= About this task =
Extract every line of the listing below that contains the word "Desafio". Case counts, so only lines with that capitalization qualify.

= Supplied material =
════════
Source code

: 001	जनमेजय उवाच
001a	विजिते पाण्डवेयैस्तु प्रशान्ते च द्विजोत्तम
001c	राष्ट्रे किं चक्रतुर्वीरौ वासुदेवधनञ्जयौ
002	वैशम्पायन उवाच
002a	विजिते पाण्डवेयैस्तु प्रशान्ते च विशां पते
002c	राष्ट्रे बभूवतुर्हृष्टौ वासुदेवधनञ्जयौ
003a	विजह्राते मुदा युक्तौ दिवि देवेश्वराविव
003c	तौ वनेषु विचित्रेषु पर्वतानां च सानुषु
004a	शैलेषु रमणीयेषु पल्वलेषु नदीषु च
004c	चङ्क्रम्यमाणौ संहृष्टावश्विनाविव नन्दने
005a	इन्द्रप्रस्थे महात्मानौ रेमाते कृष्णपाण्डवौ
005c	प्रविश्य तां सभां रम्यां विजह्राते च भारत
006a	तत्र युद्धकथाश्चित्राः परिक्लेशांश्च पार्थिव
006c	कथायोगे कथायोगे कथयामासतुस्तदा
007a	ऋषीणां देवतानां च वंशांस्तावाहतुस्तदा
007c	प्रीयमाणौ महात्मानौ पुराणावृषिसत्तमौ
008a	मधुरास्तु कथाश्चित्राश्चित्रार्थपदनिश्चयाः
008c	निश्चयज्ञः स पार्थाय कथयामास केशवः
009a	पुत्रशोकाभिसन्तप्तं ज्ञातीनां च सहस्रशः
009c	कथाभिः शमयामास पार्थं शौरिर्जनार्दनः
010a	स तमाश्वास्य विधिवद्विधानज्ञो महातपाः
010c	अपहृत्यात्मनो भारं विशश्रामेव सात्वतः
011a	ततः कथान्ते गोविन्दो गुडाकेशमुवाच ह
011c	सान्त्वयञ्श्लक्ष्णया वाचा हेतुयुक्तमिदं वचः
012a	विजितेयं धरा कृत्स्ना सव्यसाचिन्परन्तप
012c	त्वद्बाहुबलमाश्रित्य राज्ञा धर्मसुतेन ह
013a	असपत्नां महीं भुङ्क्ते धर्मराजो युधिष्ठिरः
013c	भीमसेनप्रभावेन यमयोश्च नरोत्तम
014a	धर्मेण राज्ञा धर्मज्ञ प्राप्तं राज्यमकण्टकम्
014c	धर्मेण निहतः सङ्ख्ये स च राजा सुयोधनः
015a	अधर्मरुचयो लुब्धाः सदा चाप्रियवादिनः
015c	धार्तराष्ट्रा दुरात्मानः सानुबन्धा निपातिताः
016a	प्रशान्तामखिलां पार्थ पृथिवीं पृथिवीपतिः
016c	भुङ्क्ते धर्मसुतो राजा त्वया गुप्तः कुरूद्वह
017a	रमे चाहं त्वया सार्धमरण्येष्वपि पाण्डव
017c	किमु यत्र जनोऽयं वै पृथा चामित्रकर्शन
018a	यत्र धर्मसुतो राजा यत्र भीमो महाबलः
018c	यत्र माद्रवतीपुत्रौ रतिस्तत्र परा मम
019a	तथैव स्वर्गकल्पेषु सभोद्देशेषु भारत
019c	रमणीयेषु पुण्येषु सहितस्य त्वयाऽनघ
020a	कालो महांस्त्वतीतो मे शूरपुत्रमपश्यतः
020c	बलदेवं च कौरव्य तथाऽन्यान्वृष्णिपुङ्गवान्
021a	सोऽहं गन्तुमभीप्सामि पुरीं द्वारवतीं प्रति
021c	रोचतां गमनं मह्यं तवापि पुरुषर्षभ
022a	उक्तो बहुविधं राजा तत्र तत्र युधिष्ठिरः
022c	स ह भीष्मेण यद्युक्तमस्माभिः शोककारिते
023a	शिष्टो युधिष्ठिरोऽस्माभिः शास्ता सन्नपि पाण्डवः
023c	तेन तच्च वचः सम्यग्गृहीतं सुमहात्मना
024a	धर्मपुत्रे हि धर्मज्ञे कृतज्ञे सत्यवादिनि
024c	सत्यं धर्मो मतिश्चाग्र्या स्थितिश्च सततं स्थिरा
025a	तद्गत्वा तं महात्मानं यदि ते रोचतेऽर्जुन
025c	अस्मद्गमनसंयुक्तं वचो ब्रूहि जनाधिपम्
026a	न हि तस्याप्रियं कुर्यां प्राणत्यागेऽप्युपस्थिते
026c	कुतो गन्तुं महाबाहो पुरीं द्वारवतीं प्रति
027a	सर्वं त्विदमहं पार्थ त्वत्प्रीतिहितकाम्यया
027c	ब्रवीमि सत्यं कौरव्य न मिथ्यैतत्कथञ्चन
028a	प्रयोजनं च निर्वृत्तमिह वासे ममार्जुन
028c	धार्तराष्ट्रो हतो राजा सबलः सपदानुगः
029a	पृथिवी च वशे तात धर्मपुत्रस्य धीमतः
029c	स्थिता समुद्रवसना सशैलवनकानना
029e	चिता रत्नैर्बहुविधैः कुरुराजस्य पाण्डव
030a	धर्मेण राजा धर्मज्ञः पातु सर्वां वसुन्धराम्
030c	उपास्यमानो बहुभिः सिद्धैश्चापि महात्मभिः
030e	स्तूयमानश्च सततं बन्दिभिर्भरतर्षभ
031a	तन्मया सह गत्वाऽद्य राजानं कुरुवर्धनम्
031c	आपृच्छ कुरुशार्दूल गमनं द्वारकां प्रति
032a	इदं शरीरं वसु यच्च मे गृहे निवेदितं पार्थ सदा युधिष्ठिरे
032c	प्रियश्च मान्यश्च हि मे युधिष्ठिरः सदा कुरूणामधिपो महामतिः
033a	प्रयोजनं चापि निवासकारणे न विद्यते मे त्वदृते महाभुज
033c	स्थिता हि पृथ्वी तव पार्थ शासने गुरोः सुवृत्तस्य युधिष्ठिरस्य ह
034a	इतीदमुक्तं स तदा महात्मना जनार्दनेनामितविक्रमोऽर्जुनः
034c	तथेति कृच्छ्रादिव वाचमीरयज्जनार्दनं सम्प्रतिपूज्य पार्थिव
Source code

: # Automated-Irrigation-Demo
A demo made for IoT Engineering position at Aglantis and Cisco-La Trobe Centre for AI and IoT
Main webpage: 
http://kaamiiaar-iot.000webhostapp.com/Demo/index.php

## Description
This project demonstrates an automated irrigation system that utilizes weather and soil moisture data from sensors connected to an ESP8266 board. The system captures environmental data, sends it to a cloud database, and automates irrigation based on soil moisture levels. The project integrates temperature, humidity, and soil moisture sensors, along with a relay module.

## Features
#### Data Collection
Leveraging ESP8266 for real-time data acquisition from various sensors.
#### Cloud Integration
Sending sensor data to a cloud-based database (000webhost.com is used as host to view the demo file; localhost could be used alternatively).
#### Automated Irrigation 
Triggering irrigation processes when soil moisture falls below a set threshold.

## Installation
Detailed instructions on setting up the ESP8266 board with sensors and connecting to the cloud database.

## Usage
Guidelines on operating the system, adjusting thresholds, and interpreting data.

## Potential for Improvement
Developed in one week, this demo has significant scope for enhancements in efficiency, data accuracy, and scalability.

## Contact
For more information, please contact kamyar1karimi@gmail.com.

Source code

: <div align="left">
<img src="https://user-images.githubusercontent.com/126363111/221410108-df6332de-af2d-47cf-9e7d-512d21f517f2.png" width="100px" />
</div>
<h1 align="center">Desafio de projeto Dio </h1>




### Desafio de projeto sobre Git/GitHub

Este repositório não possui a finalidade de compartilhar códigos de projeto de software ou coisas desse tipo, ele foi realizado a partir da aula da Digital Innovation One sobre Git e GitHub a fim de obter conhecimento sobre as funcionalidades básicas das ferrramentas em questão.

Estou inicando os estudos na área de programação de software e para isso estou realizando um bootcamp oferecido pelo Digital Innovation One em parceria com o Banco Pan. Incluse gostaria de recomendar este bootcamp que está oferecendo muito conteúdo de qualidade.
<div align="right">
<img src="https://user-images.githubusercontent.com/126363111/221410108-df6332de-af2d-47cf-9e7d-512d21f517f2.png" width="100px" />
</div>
════════
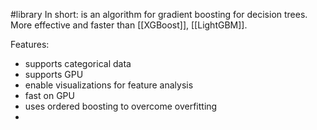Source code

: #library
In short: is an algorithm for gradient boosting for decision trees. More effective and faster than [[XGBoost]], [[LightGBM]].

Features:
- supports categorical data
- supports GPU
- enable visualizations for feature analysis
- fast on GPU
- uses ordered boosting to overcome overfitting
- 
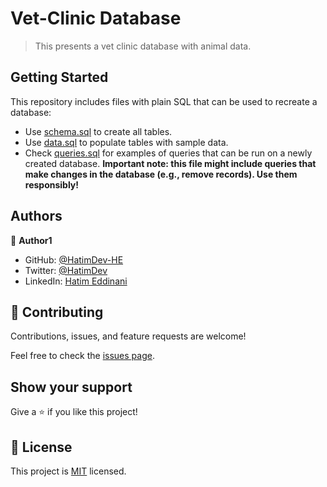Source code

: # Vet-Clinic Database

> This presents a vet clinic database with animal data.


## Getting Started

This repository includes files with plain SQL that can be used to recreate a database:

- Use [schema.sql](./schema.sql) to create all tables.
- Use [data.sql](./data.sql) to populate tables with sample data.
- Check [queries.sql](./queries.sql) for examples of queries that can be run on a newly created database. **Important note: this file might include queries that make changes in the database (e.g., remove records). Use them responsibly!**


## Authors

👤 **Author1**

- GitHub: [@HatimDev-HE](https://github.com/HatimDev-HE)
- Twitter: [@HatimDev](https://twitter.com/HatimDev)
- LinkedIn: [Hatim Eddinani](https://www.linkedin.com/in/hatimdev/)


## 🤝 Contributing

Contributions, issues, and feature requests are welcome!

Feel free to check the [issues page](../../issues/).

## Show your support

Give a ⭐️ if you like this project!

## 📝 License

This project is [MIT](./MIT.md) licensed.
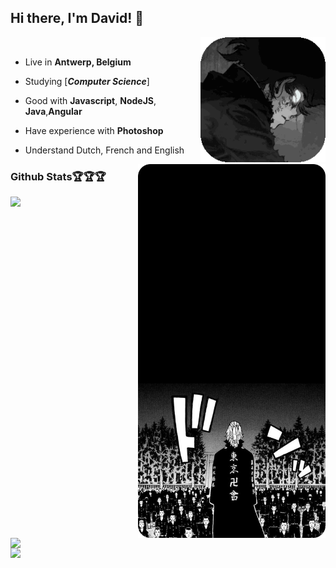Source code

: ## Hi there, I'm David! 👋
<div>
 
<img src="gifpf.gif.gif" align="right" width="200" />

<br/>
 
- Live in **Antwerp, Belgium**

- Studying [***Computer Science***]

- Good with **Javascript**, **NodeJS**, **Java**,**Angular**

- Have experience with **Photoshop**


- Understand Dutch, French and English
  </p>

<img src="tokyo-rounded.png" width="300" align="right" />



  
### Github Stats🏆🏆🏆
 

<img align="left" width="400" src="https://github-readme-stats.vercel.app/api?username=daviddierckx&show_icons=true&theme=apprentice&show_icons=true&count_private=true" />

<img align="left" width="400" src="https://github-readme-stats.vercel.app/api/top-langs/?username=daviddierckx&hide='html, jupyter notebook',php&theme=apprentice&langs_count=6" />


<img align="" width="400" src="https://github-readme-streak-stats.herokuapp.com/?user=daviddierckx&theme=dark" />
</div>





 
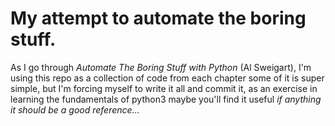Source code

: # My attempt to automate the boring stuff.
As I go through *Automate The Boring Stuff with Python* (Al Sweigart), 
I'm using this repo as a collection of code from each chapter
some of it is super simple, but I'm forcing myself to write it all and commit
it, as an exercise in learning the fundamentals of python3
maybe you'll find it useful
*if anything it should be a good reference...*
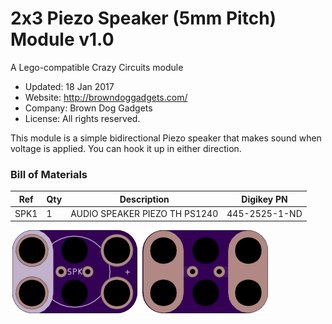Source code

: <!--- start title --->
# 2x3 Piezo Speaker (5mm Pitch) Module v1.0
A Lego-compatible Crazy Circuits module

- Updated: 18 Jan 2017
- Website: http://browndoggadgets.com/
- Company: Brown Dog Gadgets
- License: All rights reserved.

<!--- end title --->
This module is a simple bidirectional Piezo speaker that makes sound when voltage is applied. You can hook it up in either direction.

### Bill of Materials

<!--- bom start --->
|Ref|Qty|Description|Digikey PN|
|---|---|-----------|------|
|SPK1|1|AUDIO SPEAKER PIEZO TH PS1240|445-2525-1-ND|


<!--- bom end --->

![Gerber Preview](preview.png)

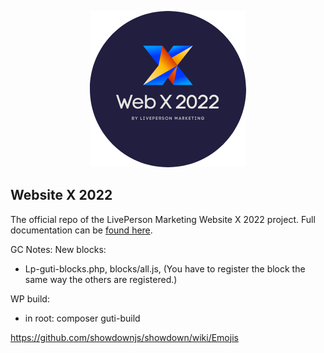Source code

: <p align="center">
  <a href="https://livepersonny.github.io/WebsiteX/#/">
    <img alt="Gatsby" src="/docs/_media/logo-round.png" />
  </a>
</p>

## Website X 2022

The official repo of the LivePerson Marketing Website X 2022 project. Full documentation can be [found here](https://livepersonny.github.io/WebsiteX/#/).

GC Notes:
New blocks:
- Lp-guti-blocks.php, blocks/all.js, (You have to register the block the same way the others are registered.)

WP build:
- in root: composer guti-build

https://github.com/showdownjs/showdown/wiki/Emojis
════════
= Written solution =
<h1 align="center">Desafio de projeto Dio </h1>
### Desafio de projeto sobre Git/GitHub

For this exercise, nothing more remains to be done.